L’épilogue était connu depuis plusieurs semaines. Le groupe chinois Fosun et ses partenaires ont confirmé mardi dans un communiqué leur intention de retirer Club Méditerranée de la cote après le succès de leur Offre publique d’achat (OPA) sur le groupe. Ce « retrait obligatoire » peut être mis en oeuvre lorsqu’un actionnaire dépasse le seuil de 95% des droits de vote d’une société cotée, ce qui est le cas de Gaillon II, le véhicule d’investissement de Fosun. Il oblige les actionnaires minoritaires à céder leurs titres au prix proposé par le repreneur dans le cadre de son OPA soit, dans le cas de l’offre de Fosun sur le Club Med, 24,60 euros par action. Le retrait pourrait avoir lieu « dans les dix jours », précise Gaillon.

Gaillon détient déjà 98,29% du capital et 96,40% des droits de vote du groupe de tourisme français, selon une publication de l’Autorité des marchés financiers (AMF) mardi. Jusqu’en fin d’année dernière l'investisseur chinois assurait vouloir maintenir la cotation du Club Med à la bourse de Paris, gagne de son «ancrage français». Mais compte tenu de la faible liquidité du titre désormais et du désengagement de nombreux actionnaires français dont la Caisse des dépôts, un retrait de la cote s’est logiquement imposé.

Fosun a désormais les coudées franches pour mettre en œuvre sa stratégie d’internationalisation du Club Med, avec une accélération prévue des ouvertures de villages en Chine et au Brésil.
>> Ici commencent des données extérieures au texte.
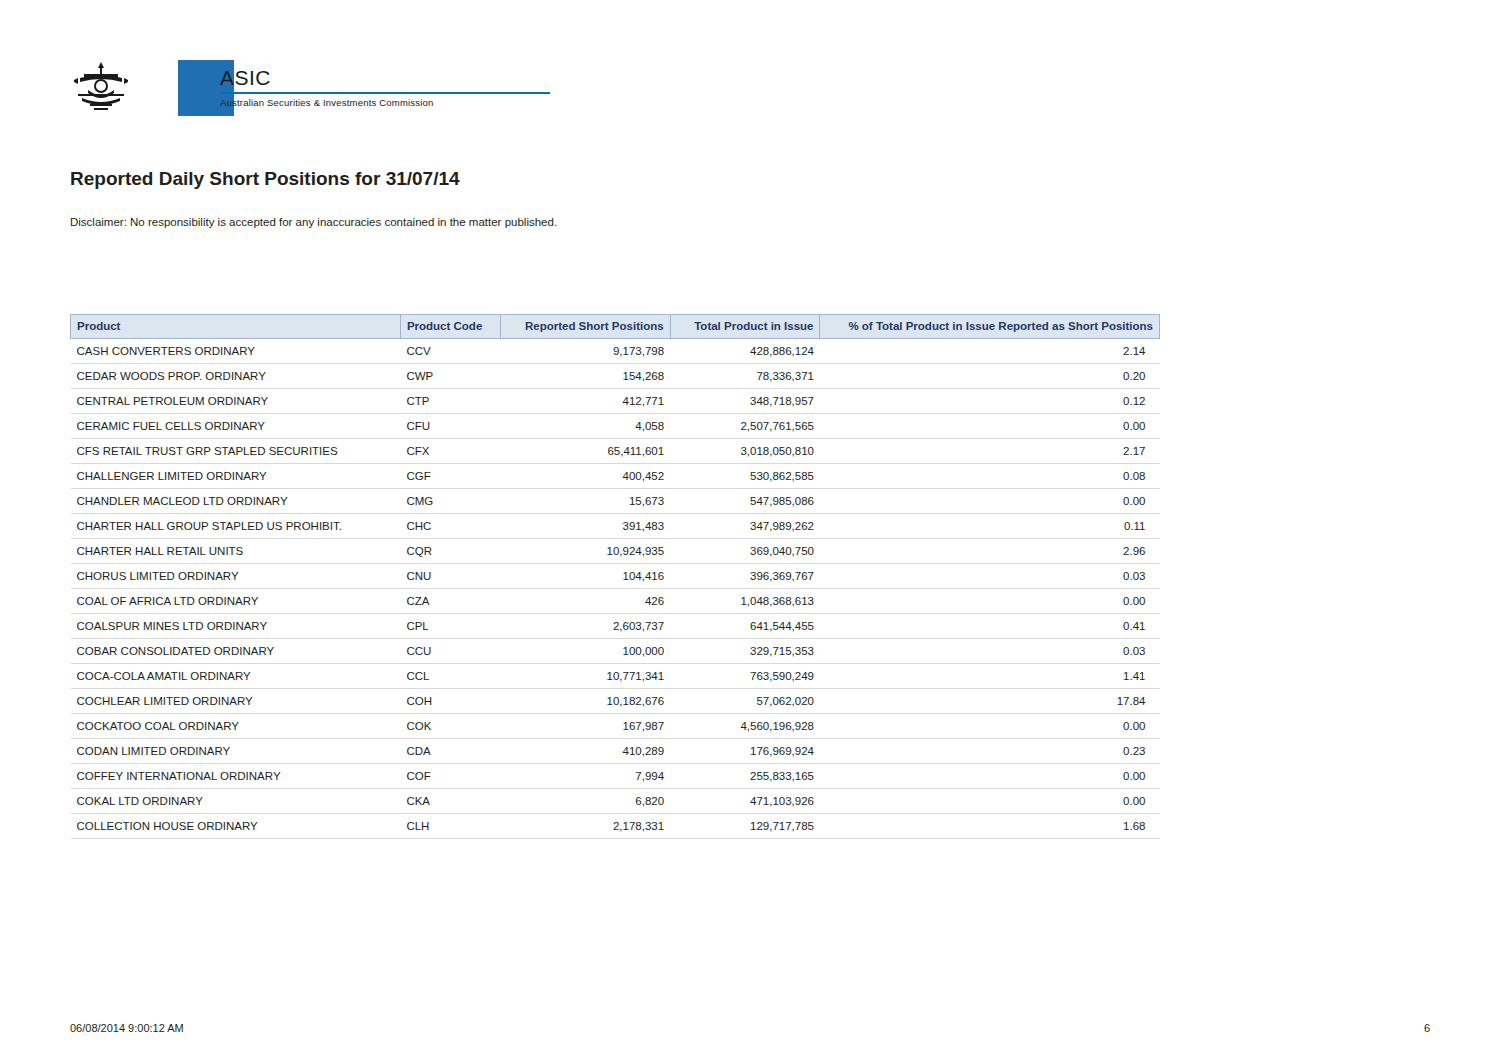ASIC
Australian Securities & Investments Commission
Reported Daily Short Positions for 31/07/14
Disclaimer: No responsibility is accepted for any inaccuracies contained in the matter published.
| Product | Product Code | Reported Short Positions | Total Product in Issue | % of Total Product in Issue Reported as Short Positions |
| --- | --- | --- | --- | --- |
| CASH CONVERTERS ORDINARY | CCV | 9,173,798 | 428,886,124 | 2.14 |
| CEDAR WOODS PROP. ORDINARY | CWP | 154,268 | 78,336,371 | 0.20 |
| CENTRAL PETROLEUM ORDINARY | CTP | 412,771 | 348,718,957 | 0.12 |
| CERAMIC FUEL CELLS ORDINARY | CFU | 4,058 | 2,507,761,565 | 0.00 |
| CFS RETAIL TRUST GRP STAPLED SECURITIES | CFX | 65,411,601 | 3,018,050,810 | 2.17 |
| CHALLENGER LIMITED ORDINARY | CGF | 400,452 | 530,862,585 | 0.08 |
| CHANDLER MACLEOD LTD ORDINARY | CMG | 15,673 | 547,985,086 | 0.00 |
| CHARTER HALL GROUP STAPLED US PROHIBIT. | CHC | 391,483 | 347,989,262 | 0.11 |
| CHARTER HALL RETAIL UNITS | CQR | 10,924,935 | 369,040,750 | 2.96 |
| CHORUS LIMITED ORDINARY | CNU | 104,416 | 396,369,767 | 0.03 |
| COAL OF AFRICA LTD ORDINARY | CZA | 426 | 1,048,368,613 | 0.00 |
| COALSPUR MINES LTD ORDINARY | CPL | 2,603,737 | 641,544,455 | 0.41 |
| COBAR CONSOLIDATED ORDINARY | CCU | 100,000 | 329,715,353 | 0.03 |
| COCA-COLA AMATIL ORDINARY | CCL | 10,771,341 | 763,590,249 | 1.41 |
| COCHLEAR LIMITED ORDINARY | COH | 10,182,676 | 57,062,020 | 17.84 |
| COCKATOO COAL ORDINARY | COK | 167,987 | 4,560,196,928 | 0.00 |
| CODAN LIMITED ORDINARY | CDA | 410,289 | 176,969,924 | 0.23 |
| COFFEY INTERNATIONAL ORDINARY | COF | 7,994 | 255,833,165 | 0.00 |
| COKAL LTD ORDINARY | CKA | 6,820 | 471,103,926 | 0.00 |
| COLLECTION HOUSE ORDINARY | CLH | 2,178,331 | 129,717,785 | 1.68 |
06/08/2014 9:00:12 AM 6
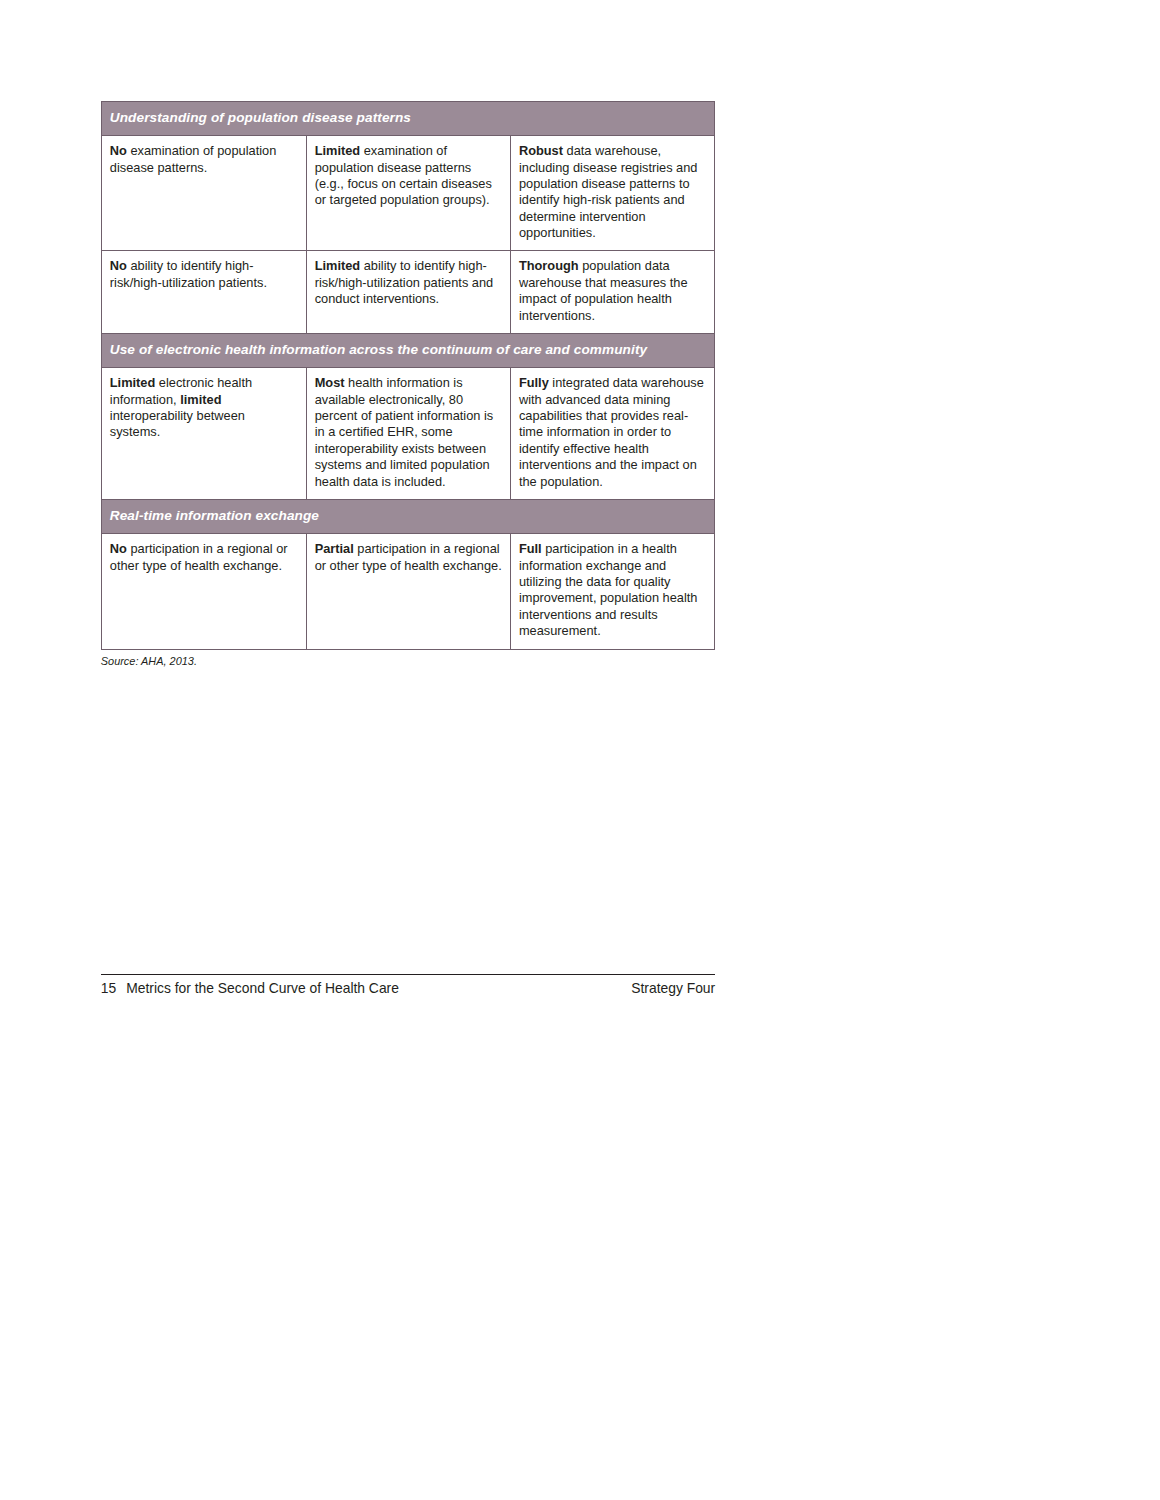| Understanding of population disease patterns |
| No examination of population disease patterns. | Limited examination of population disease patterns (e.g., focus on certain diseases or targeted population groups). | Robust data warehouse, including disease registries and population disease patterns to identify high-risk patients and determine intervention opportunities. |
| No ability to identify high-risk/high-utilization patients. | Limited ability to identify high-risk/high-utilization patients and conduct interventions. | Thorough population data warehouse that measures the impact of population health interventions. |
| Use of electronic health information across the continuum of care and community |
| Limited electronic health information, limited interoperability between systems. | Most health information is available electronically, 80 percent of patient information is in a certified EHR, some interoperability exists between systems and limited population health data is included. | Fully integrated data warehouse with advanced data mining capabilities that provides real-time information in order to identify effective health interventions and the impact on the population. |
| Real-time information exchange |
| No participation in a regional or other type of health exchange. | Partial participation in a regional or other type of health exchange. | Full participation in a health information exchange and utilizing the data for quality improvement, population health interventions and results measurement. |
Source: AHA, 2013.
15 Metrics for the Second Curve of Health Care
Strategy Four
Les syndicats, eux, s’inquiètent pour l’avenir des villages les plus anciens, situés en Europe, qui nécessitent parfois des travaux de rénovation et dont le potentiel semble plus limité compte tenu de la baisse des dépenses des touristes européens. Après avoir dépensé près d’un milliard d’euros pour mettre la main sur une entreprise déficitaire, Fosun pourrait être tenté de tailler dans les coûts pour mieux préparer le développement international du Club Med, et son éventuel retour en Bourse. Car Fosun n'exclut pas un retour en bourse du Club Med, pourquoi pas à Paris mais plus sûrement à Hong Kong, Shanghai ou Sao Paulo, là où sont les nouveaux marchés du groupe. En attendant c'est l’une des plus longues histoires boursières françaises qui prend fin. Le Club Med était entré en bourse en 1966.